Épinglés pour retards de paiement, trois groupes se sont vus infliger des amendes supérieures à 500 000 euros. Une première en France depuis l’entrée en vigueur de la loi Sapin II. En couplant ce dispositif au mécanisme du « Name & Shame », Bercy espère lutter efficacement contre les retards de paiement à l’origine des difficultés de trésorerie d’une PME hexagonale sur quatre.

Aux grands maux les grands remèdes. Alors que certaines entreprises rechignent encore à s’acquitter en temps et heure de leurs factures auprès de leurs homologues, la Direction générale de la concurrence, de la consommation et de la répression des fraudes (DGCCRF) n’a pas tremblé. Ce sont trois entreprises, dont les noms ont été rendus publics, qui en ont fait les frais, écopant des plus lourdes sanctions jamais prononcées pour ce motif dans l’Hexagone. Ciments Calcia devra ainsi débourser 670 000 euros, alors que la filiale de Getlink, France Manche, ainsi que l’assureur MMA IARD ont été condamnées à une amende administrative de 500 000 euros.

« Des amendes à la hauteur des dommages causés »

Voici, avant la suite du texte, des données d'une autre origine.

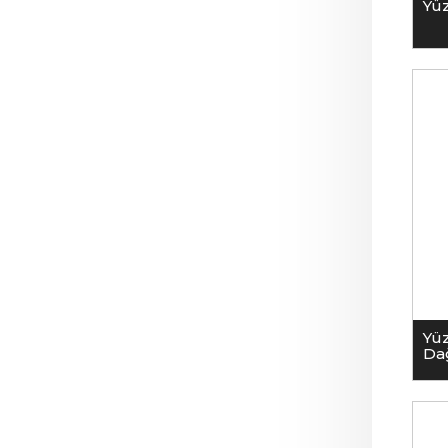
Yüz
Yü
Dağ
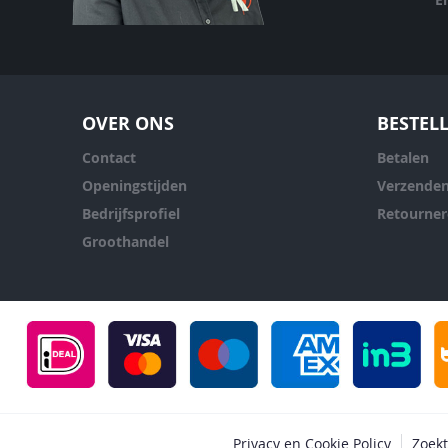
OVER ONS
BESTEL
Contact
Betalen
Openingstijden
Verzende
Bedrijfsprofiel
Retourne
Groothandel
Privacy en Cookie Policy
Zoek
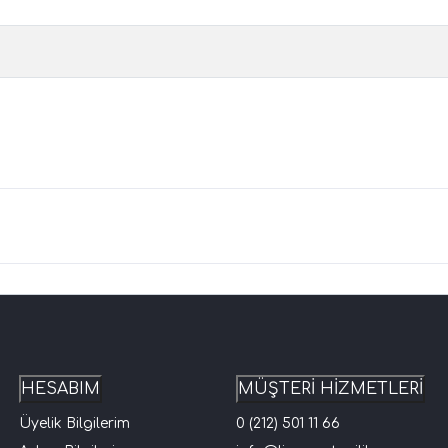
HESABIM
MÜŞTERİ HİZMETLERİ
Üyelik Bilgilerim
0 (212) 501 11 66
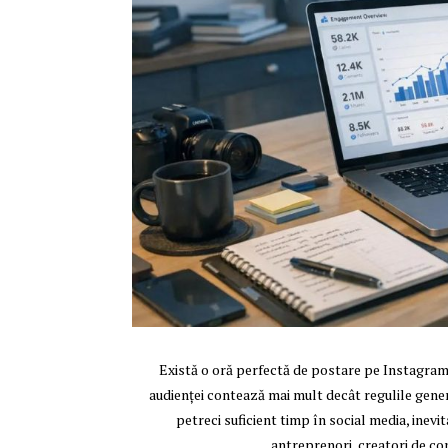
Există o oră perfectă de postare pe Instagr
audienței contează mai mult decât regulile genera
petreci suficient timp în social media, inevi
antreprenori, creatori de co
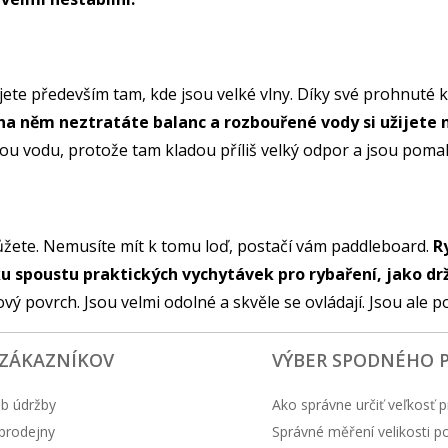
ijete především tam, kde jsou velké vlny. Díky své prohnuté
na něm neztratáte balanc a rozbouřené vody si užijet
nou vodu, protože tam kladou příliš velký odpor a jsou poma
 můžete. Nemusíte mít k tomu loď, postačí vám paddleboard.
R
čku spoustu praktických vychytávek pro rybaření, jako dr
ový povrch. Jsou velmi odolné a skvěle se ovládají. Jsou ale p
 ZÁKAZNÍKOV
VÝBER SPODNÉHO 
b údržby
Ako správne určiť veľkosť p
prodejny
Správné měření velikosti 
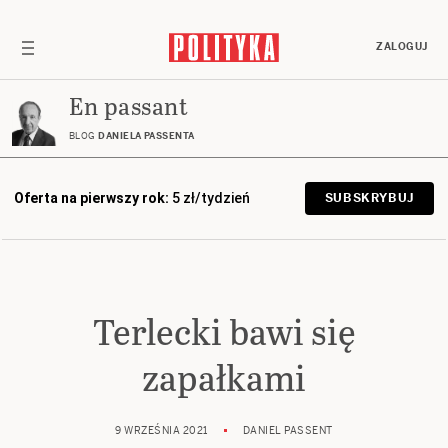
ZALOGUJ
En passant
BLOG
DANIELA PASSENTA
Oferta na pierwszy rok:
5 zł/tydzień
SUBSKRYBUJ
Terlecki bawi się
zapałkami
9 WRZEŚNIA 2021
DANIEL PASSENT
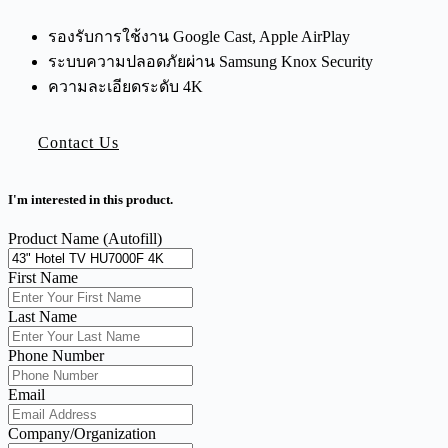
รองรับการใช้งาน Google Cast, Apple AirPlay
ระบบความปลอดภัยผ่าน Samsung Knox Security
ความละเอียดระดับ 4K
Contact Us
I'm interested in this product.
Product Name (Autofill)
First Name
Last Name
Phone Number
Email
Company/Organization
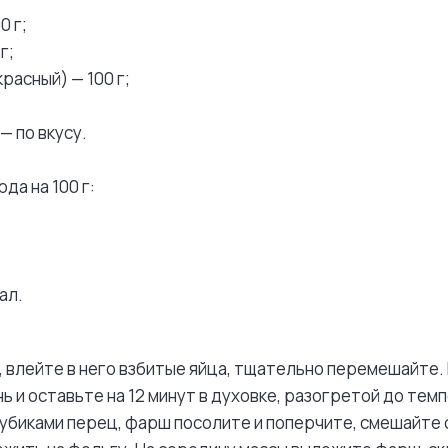
0 г;
г;
расный) — 100 г;
— по вкусу.
да на 100 г:
ал.
, влейте в него взбитые яйца, тщательно перемешайте
ь и оставьте на 12 минут в духовке, разогретой до те
убиками перец, фарш посолите и поперчите, смешайте 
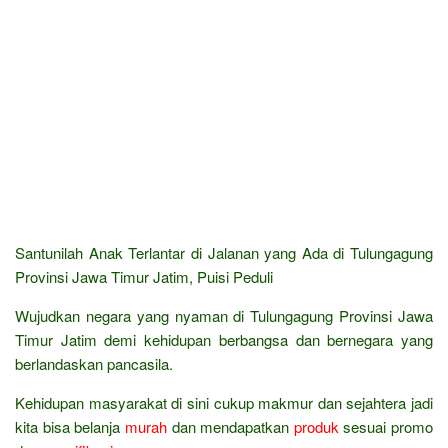
Santunilah Anak Terlantar di Jalanan yang Ada di Tulungagung
Provinsi Jawa Timur Jatim, Puisi Peduli
Wujudkan negara yang nyaman di Tulungagung Provinsi Jawa
Timur Jatim demi kehidupan berbangsa dan bernegara yang
berlandaskan pancasila.
Kehidupan masyarakat di sini cukup makmur dan sejahtera jadi
kita bisa belanja
murah
dan mendapatkan
produk
sesuai promo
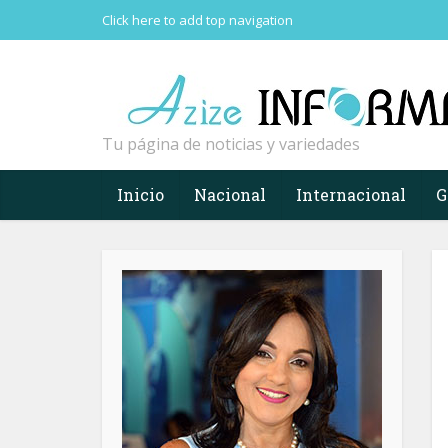
Click here to add top navigation
Tu página de noticias y variedades
Inicio
Nacional
Internacional
G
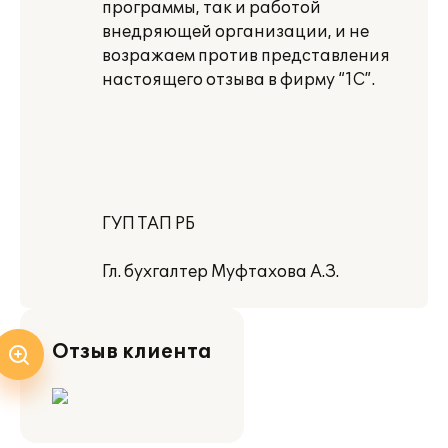
программы, так и работой
внедряющей организации, и не
возражаем против представления
настоящего отзыва в фирму “1С”.
ГУП ТАП РБ
Гл. бухгалтер Муфтахова А.З.
Отзыв клиента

Ces condamnations à des montants records ont été rendues possibles par l’application de la Loi Sapin. Le texte a en effet relevé le plafond des sanctions pécuniaires de 375 000 euros à deux millions d’euros pour les personnes morales. Adopté en 2016, il aura cependant fallu attendre trois ans pour qu’il trouve une mise en œuvre concrète puisque, pour être applicable, toutes les factures analysées devaient avoir été émises postérieurement à la promulgation de la loi. Par leur montant, ces amendes administratives sonnent comme un avertissement. Combinées à une publicité en ligne, elles revêtent un caractère comminatoire certain. C’est du moins ce que veut croire la DGCCRF qui applique le principe d’une publication automatique des noms des contrevenants et des amendes prononcées directement sur son site. Mais aussi une atteinte à l’image de ces entreprises qui peut s’avérer particulièrement dommageable à une époque où la réputation d’une société participe directement de sa valorisation. En combinant les deux sanctions – pécuniaire et réputationnelle –, Bercy affirme haut et fort qu’il n’entend pas laisser impunies les mauvaises habitudes. « La lutte contre les retards de paiement interentreprises constitue un enjeu majeur pour le bon fonctionnement de l’économie », a rappelé Agnès Pannier-Runacher, secrétaire d’État auprès du ministre de l’Économie et des Finances. « Les sanctions prononcées seront dorénavant à la hauteur des dommages qu’ils induisent sur l’économie », a-t-elle prévenu.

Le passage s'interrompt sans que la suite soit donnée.